Man Sues Playboy For Shocking Hot-Ladies-Get-In-Free Policy

Illustration for article titled Man Sues Playboy For Shocking Hot-Ladies-Get-In-Free Policy

A man named Steve Frye apparently paid $1,000 to get into a "Leather and Lace" party last month at the Playboy Mansion. Then he learned — shocker — that "gorgeous ladies" had been admitted for free. Now he's suing on behalf of all men who suffered this cruel and unexpected discrimination.


According to TMZ, Frye is suing Playboy for sex discrimination. He also alleges that the practice of letting sexy ladies in for free "promotes harmful, negative stereotypes." He has a point — but then again, pretty much everything about the Playboy Mansion promotes such stereotypes. Did he think he was entering an egalitarian wonderland when he showed up for the party?

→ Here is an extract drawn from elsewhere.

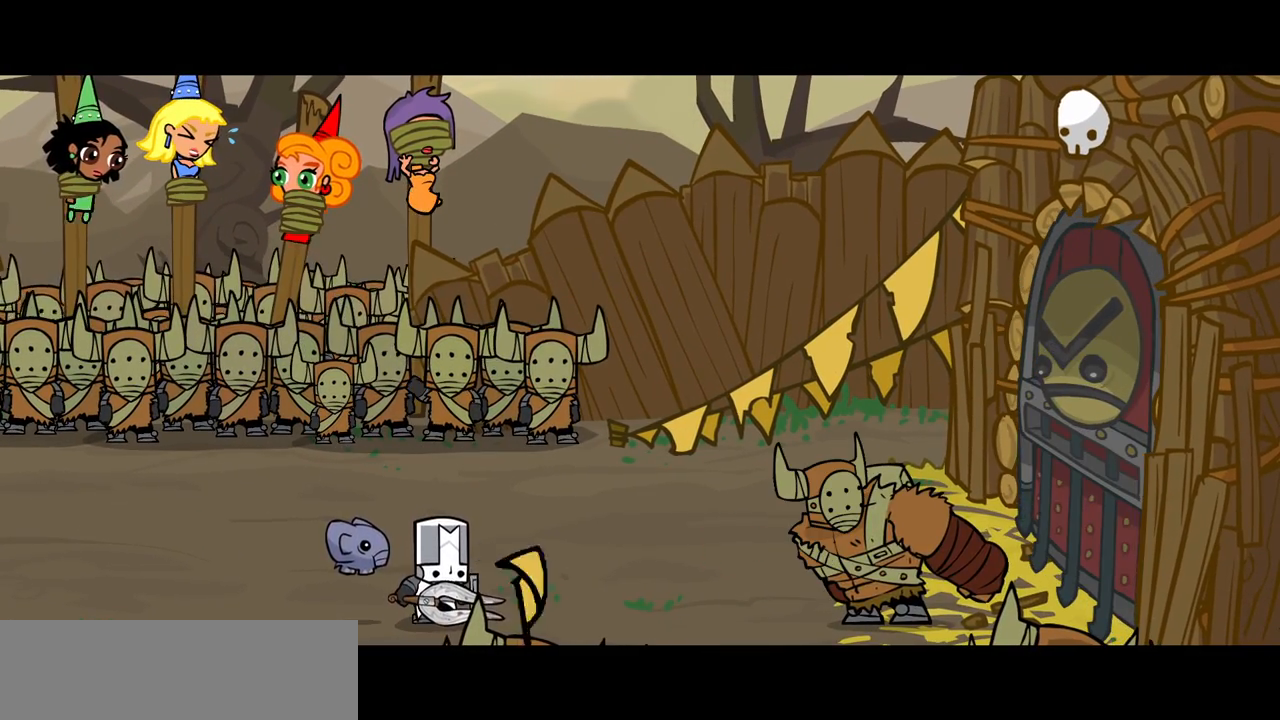
{"keys": [], "events": []}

It's possible that Frye was not an innocent shocked by the Playboy party's ladies-free policy, but rather a man with a point to make. He's not the first to sue Playboy for letting ladies in for free — as the Daily Mail points out, a man named David Long, Jr. already did so. Documents filed in Frye's case indicate that Long's suit was filed in January and is currently pending. And then of course there's Roy Den Hollander, who's made a crusade of suing clubs that offer ladies' nights, all in an effort to "give all those feminists equality — not the equality of all the best in life, but the equality of the worst in life." It's unclear whether Frye is an activist campaigning for men's right to equality of admissions prices, or just a dude who was mad he didn't get into the Playboy Mansion for free. I've contacted his lawyer for more information on his suit, and I await his reply.

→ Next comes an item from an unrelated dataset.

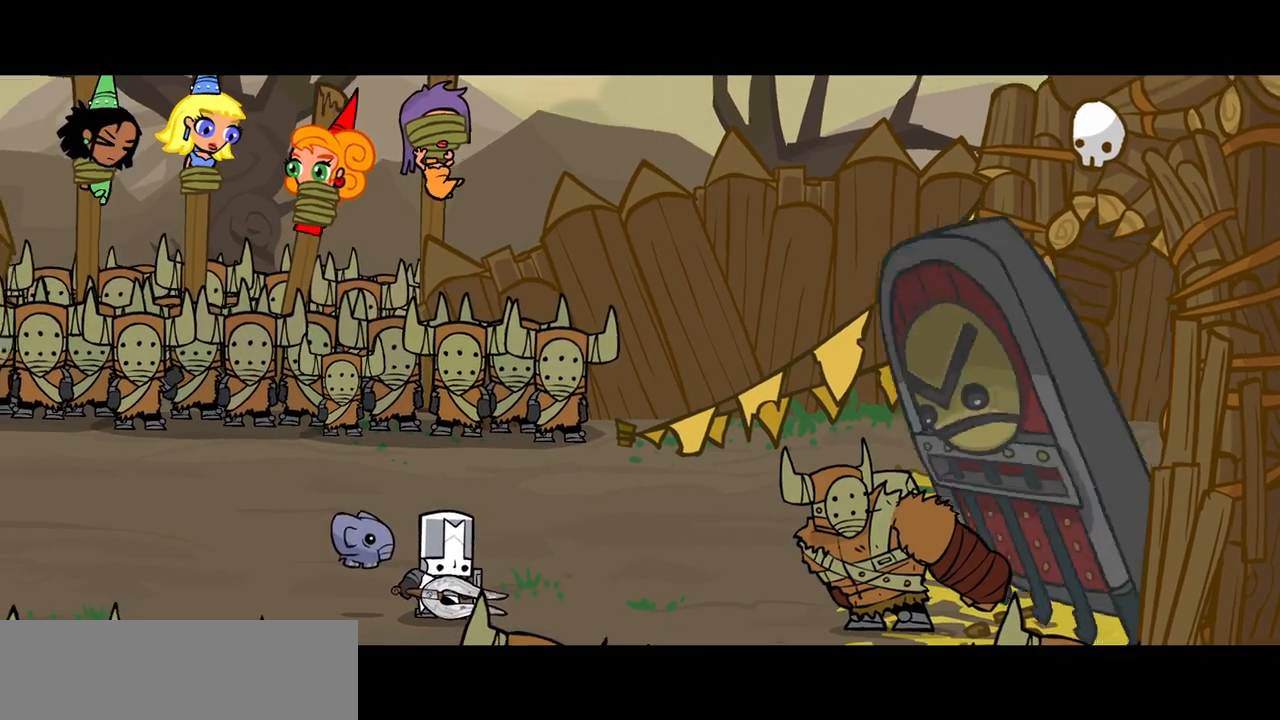
{"keys": [], "events": []}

Men File Lawsuit Claim Women Favored At Playboy Mansion DUH! [TMZ]
What A Shocker! Man Sues Playboy After He Paid To Get Into Iconic Mansion — While Women Walked In For Free [Daily Mail]

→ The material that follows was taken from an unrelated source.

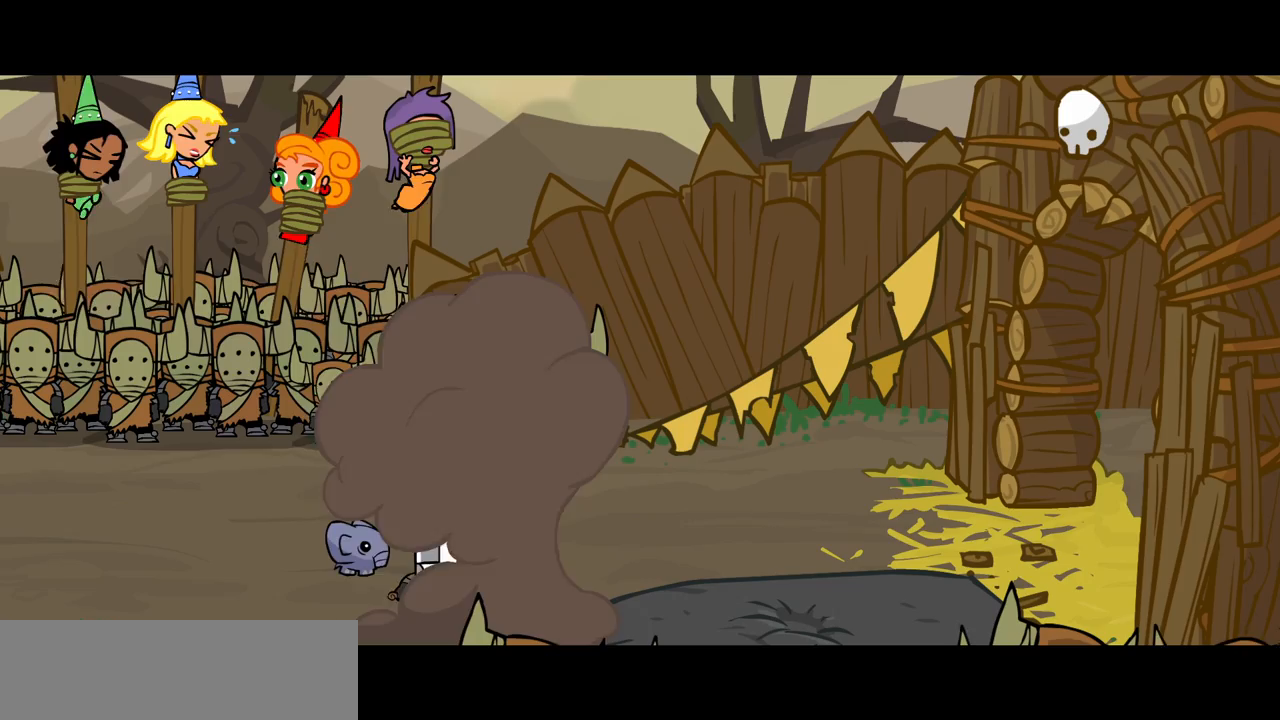
{"keys": [], "events": []}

I assume he's a man with a point to make, but is it a good point or a bad point? In what circumstances is it legal to price-discriminate on the basis of sex and what are the implications of the answer? I think this is interesting and I don't really know. I'd be uncomfortable with race-based discounts or sexual orientation ones, but I'm ok with age-based ones (senior discounts), so I don't really know.